March 24, 2021

EMIR is the EU regulation to reduce the systemic risk of OTC derivatives by setting guidelines for reporting to the regulators, making clearing mandatory for a large proportion of the trades and setting minimum standards for operational and financial risk. In addition, it regulates the clearing infrastructure in Europe.

This regulation originates from 2012 and was most recently updated with EMIR Refit in 2020.

At first glance one can look back satisfied as big incidents around derivatives have not taken place. Incidents such as with Metallgesellschaft AG, Vestia housing and Barings all took place before that. The financial crisis and banking crisis in 2007-2008 did make the regulators aware that they had insufficient sight on the derivatives and where these risks eventually reside. To prevent similar situations in future the G20 decided that these risks had to be managed better. The Bank for International Settlements (BIS) in Basle, the cooperation of Central Banks drafted the way this could be achieved. A good start, the best you could have I would say.

Unfortunately, the subsequent translation of the BIS template into national legislation led to similar, but not equal regulations around the globe. Fortunately for Europe, the EU took the lead and issued one regulation which is applicable for all EU countries. This is a significant achievement as it captured 28 countries in one go! To compare, in the US 4 different regulators came up with a regulation resulting in 4 slightly different sets of rules in the US depending on the kind of institution and whether it is regulated by FED, CFTC or others.

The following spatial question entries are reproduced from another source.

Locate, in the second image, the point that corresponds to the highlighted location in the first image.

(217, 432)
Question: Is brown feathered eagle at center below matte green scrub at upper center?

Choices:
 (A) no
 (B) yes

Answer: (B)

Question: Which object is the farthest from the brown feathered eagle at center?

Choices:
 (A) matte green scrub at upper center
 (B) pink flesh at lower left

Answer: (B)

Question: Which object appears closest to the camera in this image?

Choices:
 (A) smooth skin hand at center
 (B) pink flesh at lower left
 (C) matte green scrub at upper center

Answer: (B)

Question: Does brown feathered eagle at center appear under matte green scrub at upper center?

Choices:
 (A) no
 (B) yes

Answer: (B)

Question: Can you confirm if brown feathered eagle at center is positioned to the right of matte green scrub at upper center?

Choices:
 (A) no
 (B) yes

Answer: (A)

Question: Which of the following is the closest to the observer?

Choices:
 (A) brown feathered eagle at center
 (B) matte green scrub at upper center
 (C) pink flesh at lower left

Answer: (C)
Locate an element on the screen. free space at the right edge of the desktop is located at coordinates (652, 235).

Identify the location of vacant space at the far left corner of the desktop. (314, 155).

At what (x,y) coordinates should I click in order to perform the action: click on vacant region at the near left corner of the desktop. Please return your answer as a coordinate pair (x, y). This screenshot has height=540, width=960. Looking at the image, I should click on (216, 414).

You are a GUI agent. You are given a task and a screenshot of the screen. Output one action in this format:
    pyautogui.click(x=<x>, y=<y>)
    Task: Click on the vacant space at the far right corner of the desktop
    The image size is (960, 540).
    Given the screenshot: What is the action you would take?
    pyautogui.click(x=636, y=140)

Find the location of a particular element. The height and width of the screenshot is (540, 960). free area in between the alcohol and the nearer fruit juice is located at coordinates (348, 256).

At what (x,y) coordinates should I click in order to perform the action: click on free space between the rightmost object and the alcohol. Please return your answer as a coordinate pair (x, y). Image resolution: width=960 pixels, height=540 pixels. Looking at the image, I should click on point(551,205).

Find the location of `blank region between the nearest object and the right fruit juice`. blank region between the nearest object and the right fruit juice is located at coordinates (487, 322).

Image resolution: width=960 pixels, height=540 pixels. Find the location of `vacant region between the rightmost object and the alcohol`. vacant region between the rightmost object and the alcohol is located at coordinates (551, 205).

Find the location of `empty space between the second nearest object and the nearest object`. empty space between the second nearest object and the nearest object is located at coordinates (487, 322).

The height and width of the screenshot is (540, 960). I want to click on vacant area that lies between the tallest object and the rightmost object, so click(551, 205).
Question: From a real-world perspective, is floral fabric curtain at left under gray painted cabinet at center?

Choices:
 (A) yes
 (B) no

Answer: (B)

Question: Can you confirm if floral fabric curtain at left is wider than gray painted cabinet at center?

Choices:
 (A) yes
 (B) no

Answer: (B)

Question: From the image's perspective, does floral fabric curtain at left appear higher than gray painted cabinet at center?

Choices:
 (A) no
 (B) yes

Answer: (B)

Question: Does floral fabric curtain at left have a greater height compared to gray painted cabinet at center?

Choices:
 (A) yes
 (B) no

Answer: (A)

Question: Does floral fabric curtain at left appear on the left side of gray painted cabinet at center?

Europe amended its EMIR regulation in 2019 by introducing the EMIR Refit changes. While this made the regulation less burdensome for small players, by introducing new types of counterparties such as ‘Small FC’, and because Non Financials can now suddenly be considered NFC+ per category of derivatives, this amendment further complicates the regulation.

Another complication is Brexit, as the UK is no longer bound by EU regulations. To avoid chaos and confusion in the short term the UK adopted a sensible approach and simply copied EMIR, called it UK EMIR and enacted the regulation locally. However the UK did not leave the EU to just blindly continue to follow the EU rules. The country wants to become more competitive and already now the discussion has started about the impact on UK EMIR.

So what started out as a sensible, concerted effort to make the financial world financially safer on a global level is slowly drifting apart with countries going for solutions that suit their own situation perfectly and leaving the reconciliation of different regulatory regimes to those that have to implement them  – mostly banks. For example, a European bank with a UK presence (and who does not have at least a London Branch?) will have to cope with 2 different regulations, making implementation in shared service centres unduly complex and therewith increasing the chance of errors or omissions.

And it’s not over. Most recently, Europe/ESMA started its 2020 consultation round on technical standards for derivatives reporting. All these European officials have to keep themselves busy and will undoubtedly introduce changes to the regulation the coming year. The intention of the consultation round is to deliver better control or higher efficiency. One could be forgiven to be sceptical whether this will be the outcome.

The world would be better served if regulators could set aside their parochial perspectives and agree on one regulation, to be applied equally in all jurisdictions. The efficiency and clarity that this would give the market would benefit market participants in implementation cost and indirectly their clients (better pricing). Furthermore, better tooling can be developed as the market for suppliers becomes bigger.

The overall goal should be to follow the 80/20 rule. 80% of the result can be achieved with only 20% of the measures. From the banks’ perspective, the projects constantly follow each other or are competing for the same scarce human resources to have regulations implemented in time. The regulatory agenda is driving development, which is killing for real innovative developments.

That is probably why start-ups and fintech are doing it better. They are less bothered by regulators as they seem to swim just outside their scope or are being treated as young developing plant not to be disturbed ( e.g. Wirecard). Banks should get their act together and orchestrate their voice to the regulators or pro-actively come with alternatives to achieve the regulators’ objectives at lower complexity and cost. As usual, perfection is the enemy of progress.